The later history of the brimstone gentlemen turned out to be not dissimilar to that of Uriah Heep, Blue Oyster Cult, and many groups who'd once filled the heavens with stars but lay down a lot more quietly at night now, adventuring given over for security. One singer after another (Ian Gillan, Glenn Hughes, etc.) was hired to replace Ozzy but none ever yielded fruit. The odd loopy singer from Birmingham had, in the final analysis, crawled from the Sabbath cocoon to show that it'd been he who'd provided the prime Sabbath feel, not Iommi, and an ensuing highly successful solo career would cast a shadow on his erstwhile chums.

The home group rapidly disintegrated. After the first Dio LP, Ward left, to be relaced by, God help us, Vinnie Appice. After Dio's sophomore appearance, Butler was gone. The unit was now all Tony's, for whatever good it'd do him. Each album was satisfying as mainstream metal and the Great One still held his own on that level, but it's also true that we could have switched in any of a couple dozen equally talented guys and arrived at the same destination.

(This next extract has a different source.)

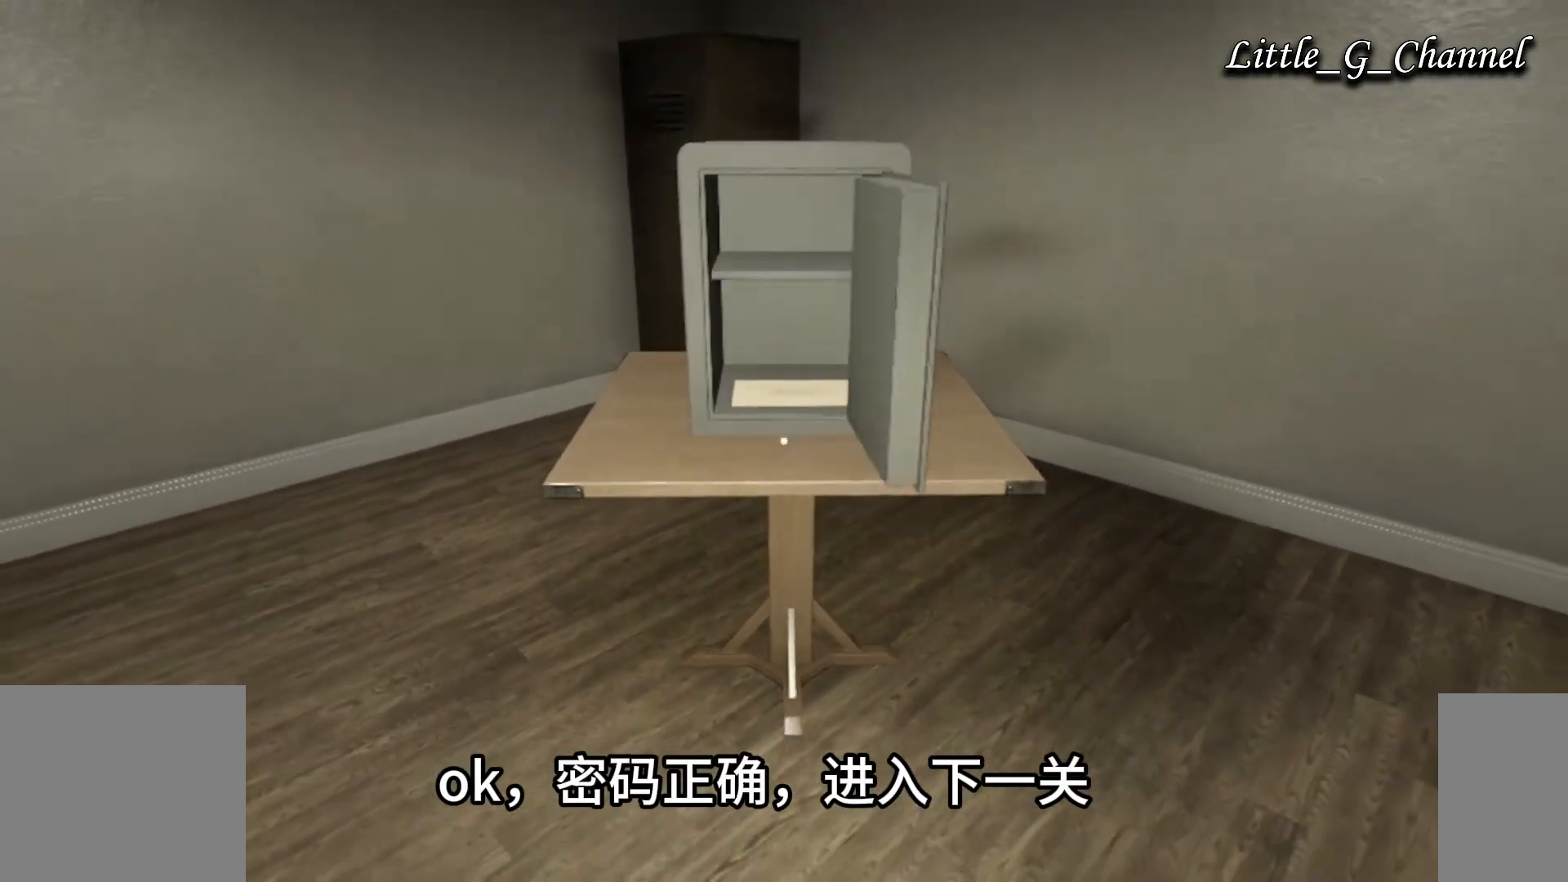
{"keys": ["s"], "mouse": [], "events": [[33, "s", "down"], [50, "mouse_left", "up"], [50, "w", "up"], [117, "mouse_left", "down"], [150, "mouse_left", "up"], [200, "mouse_left", "down"], [233, "w", "down"], [267, "mouse_left", "up"], [383, "w", "up"]]}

Were you to play a cut off Seventh Star to someone not scientifically immersed in heavy metal, and were you to tell that someone that it had been stripped from Glenn Hughes' newest release, it wouldn't occur to your target to remark upon the guitar playing as anything unique. Were you then to claim the guitarist to be any of a scad of quire decent players in the genre, that claim, too, would go unchallenged. That's the difference between Tony Iommi then and Tony Iommi now. He richly deserves his place at the table, on past deeds, not on present, and the recent Black Sabbath reunion CD proves it. The gent's capable of resurrecting the old era, but not with near the authority and grit of yore. It is, after all, 40 years later and most of his generation is happily warm in Miami, sipping on Grasshoppers, or working towards it. Give the guy credit: he's still a warrior but even kings must sooner or later bow to the inevitable. Would that every musician could establish himself so magnificently.